# Stars Roll



## KEN W (Feb 22, 2002)

Back-to-back state champions. :beer: :beer:

Clearly the best team in the state although not as convincing as last year.Bottineau's girls have averaged 22 wins per season the past 14 years.,and have played for the regional title 12 times in that span.

Their head coach is the winningest active coach in the state....A or B,boys or girls with 630 wins.

And they only graduate 2 seniors....both starting guards.Can you say......Reload for a 3-peat.

They win by playing in-your-face defense....play hard for 3-4 minutes and rest with no let down when the next 3-4 come in to play.


----------



## north14 (Oct 1, 2004)

Congrats to the Braves and Coach Forsberg once again showing that defense wins championships. What a great program!


----------



## KEN W (Feb 22, 2002)

north14 said:


> Congrats to the Braves and Coach Forsberg once again showing that defense wins championships. What a great program!


Don't let the girls hear you calling them Braves......they hate that. 

Bottineau Stars


----------



## griffman (Jan 17, 2004)

Congrats Stars!

I'd dispute this though....



KEN W said:


> Clearly the best team in the state although not as convincing as last year..

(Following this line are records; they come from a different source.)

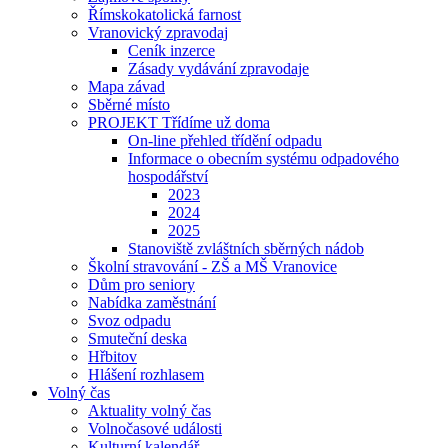
Římskokatolická farnost
Vranovický zpravodaj
Ceník inzerce
Zásady vydávání zpravodaje
Mapa závad
Sběrné místo
PROJEKT Třídíme už doma
On-line přehled třídění odpadu
Informace o obecním systému odpadového
hospodářství
2023
2024
2025
Stanoviště zvláštních sběrných nádob
Školní stravování - ZŠ a MŠ Vranovice
Dům pro seniory
Nabídka zaměstnání
Svoz odpadu
Smuteční deska
Hřbitov
Hlášení rozhlasem
Volný čas
Aktuality volný čas
Volnočasové události
Kulturní kalendář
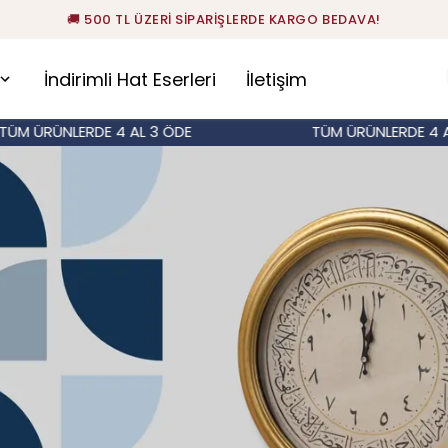
🚚 500 TL ÜZERİ SİPARİŞLERDE KARGO BEDAVA!
İndirimli Hat Eserleri
İletişim
NLERDE 4 AL 3 ÖDE
TÜM ÜRÜNLERDE 4 AL 3 ÖDE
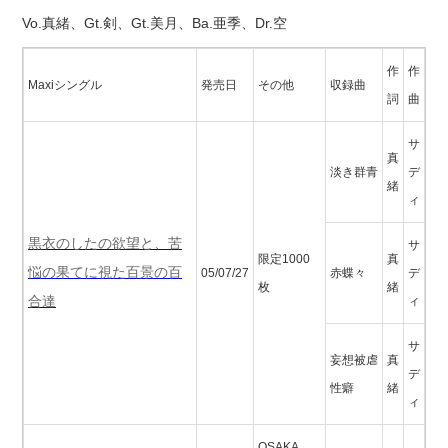
Vo.真緒、Gt.剣、Gt.美月、Ba.亜季、Dr.空
作
作
Maxiシングル
発売日
その他
収録曲
詞
曲
サ
真
淡き群青
デ
緒
ィ
黒衣のしたの欲望と、苦
サ
限定1000
真
悩の果てに視た百景の百
05/07/27
赤蝶々
デ
枚
緒
合達
ィ
サ
妄想被虐
真
デ
性癖
緒
ィ
OSAKA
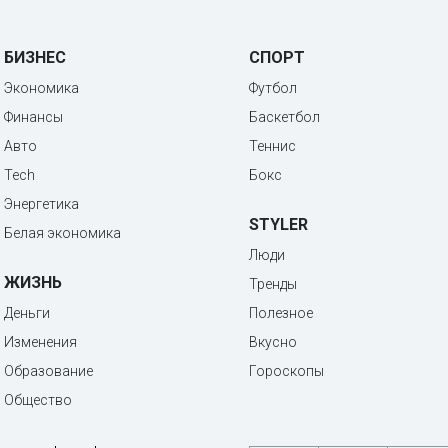
БИЗНЕС
СПОРТ
Экономика
Футбол
Финансы
Баскетбол
Авто
Теннис
Tech
Бокс
Энергетика
STYLER
Белая экономика
Люди
ЖИЗНЬ
Тренды
Деньги
Полезное
Изменения
Вкусно
Образование
Гороскопы
Общество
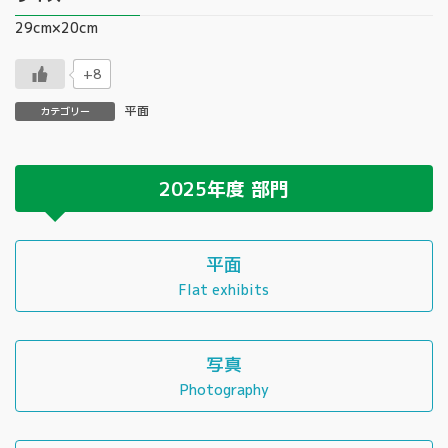
29cm×20cm
+8
平面
カテゴリー
2025年度
部門
平面
Flat exhibits
写真
Photography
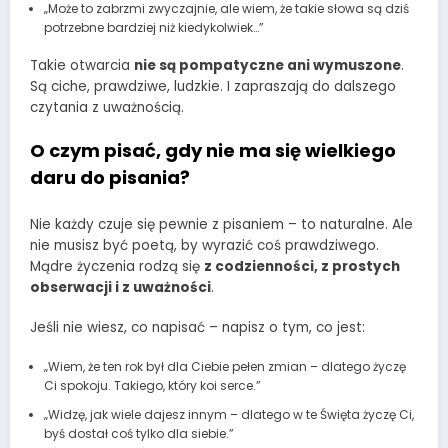
„Może to zabrzmi zwyczajnie, ale wiem, że takie słowa są dziś
potrzebne bardziej niż kiedykolwiek…”
Takie otwarcia
nie są pompatyczne ani wymuszone
.
Są ciche, prawdziwe, ludzkie. I zapraszają do dalszego
czytania z uważnością.
O czym pisać, gdy nie ma się wielkiego
daru do pisania?
Nie każdy czuje się pewnie z pisaniem – to naturalne. Ale
nie musisz być poetą, by wyrazić coś prawdziwego.
Mądre życzenia rodzą się
z codzienności, z prostych
obserwacji i z uważności
.
Jeśli nie wiesz, co napisać – napisz o tym, co jest:
„Wiem, że ten rok był dla Ciebie pełen zmian – dlatego życzę
Ci spokoju. Takiego, który koi serce.”
„Widzę, jak wiele dajesz innym – dlatego w te Święta życzę Ci,
byś dostał coś tylko dla siebie.”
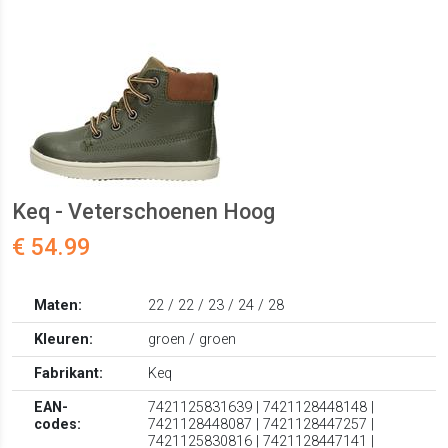
Keq - Veterschoenen Hoog
€ 54.99
Maten:
22 / 22 / 23 / 24 / 28
Kleuren:
groen / groen
Fabrikant:
Keq
EAN-
7421125831639 | 7421128448148 |
codes:
7421128448087 | 7421128447257 |
7421125830816 | 7421128447141 |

I think there are some girls from Mandan that would take offense to that! :wink:

Here we go again....same argument....different year :beer:

Go BRAVES!!!!


----------



## KEN W (Feb 22, 2002)

I meant Class B this year.Last year.....I think the Stars could have beaten Mandan.Probably not this year.


----------



## stoeger (Aug 20, 2003)

It would be a battle between cousins.


----------



## KEN W (Feb 22, 2002)

I wouldn't be surprised to see Kayla at Mandan next year for her senior year.Her dad,the principal at Bottineau,had problems with the boys coach here.He pulled all 3 of her younger brothers off the BB team.What an idiot.....only hurts his own kids.


----------



## Norm70 (Aug 26, 2005)

wow, its nice to know your administration supports you as a coach. :eyeroll:


----------